| What the task asks |
Although the data below holds other lines too, output only those from the line with "s rookzout. Als je ander rookzout" up to and including the line with "هینه داشته باشند", exactly as they appear.

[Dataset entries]
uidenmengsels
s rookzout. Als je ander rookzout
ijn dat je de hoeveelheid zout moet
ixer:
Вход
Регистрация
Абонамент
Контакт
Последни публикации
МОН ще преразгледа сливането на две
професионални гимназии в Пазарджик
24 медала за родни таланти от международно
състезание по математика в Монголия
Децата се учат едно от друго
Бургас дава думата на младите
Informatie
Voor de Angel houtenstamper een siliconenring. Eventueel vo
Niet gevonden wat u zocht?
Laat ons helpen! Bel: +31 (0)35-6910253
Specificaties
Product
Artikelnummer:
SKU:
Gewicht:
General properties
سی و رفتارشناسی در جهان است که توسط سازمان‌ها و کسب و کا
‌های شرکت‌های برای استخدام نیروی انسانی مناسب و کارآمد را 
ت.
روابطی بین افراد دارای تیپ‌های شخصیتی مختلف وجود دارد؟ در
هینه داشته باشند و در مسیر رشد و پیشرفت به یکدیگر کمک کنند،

...

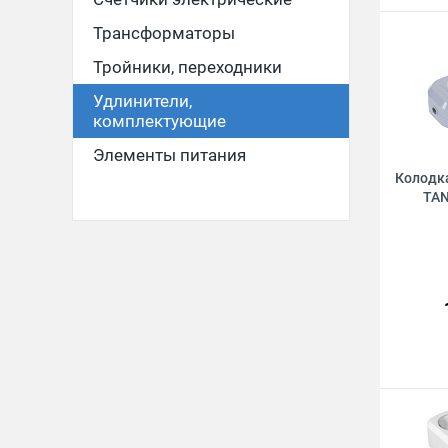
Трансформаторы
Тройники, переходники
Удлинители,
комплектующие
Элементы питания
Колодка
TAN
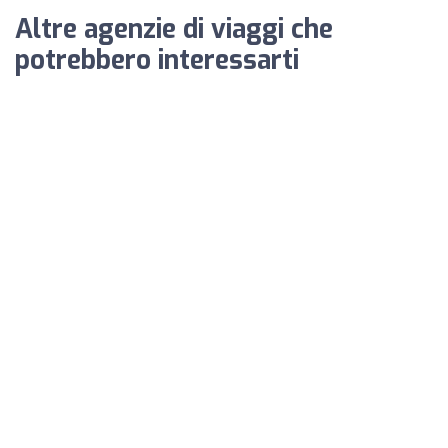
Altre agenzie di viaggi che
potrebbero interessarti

| Task response |
s rookzout. Als je ander rookzout
ijn dat je de hoeveelheid zout moet
ixer:
Вход
Регистрация
Абонамент
Контакт
Последни публикации
МОН ще преразгледа сливането на две
професионални гимназии в Пазарджик
24 медала за родни таланти от международно
състезание по математика в Монголия
Децата се учат едно от друго
Бургас дава думата на младите
Informatie
Voor de Angel houtenstamper een siliconenring. Eventueel vo
Niet gevonden wat u zocht?
Laat ons helpen! Bel: +31 (0)35-6910253
Specificaties
Product
Artikelnummer:
SKU:
Gewicht:
General properties
سی و رفتارشناسی در جهان است که توسط سازمان‌ها و کسب و کا
‌های شرکت‌های برای استخدام نیروی انسانی مناسب و کارآمد را 
ت.
روابطی بین افراد دارای تیپ‌های شخصیتی مختلف وجود دارد؟ در
هینه داشته باشند و در مسیر رشد و پیشرفت به یکدیگر کمک کنند،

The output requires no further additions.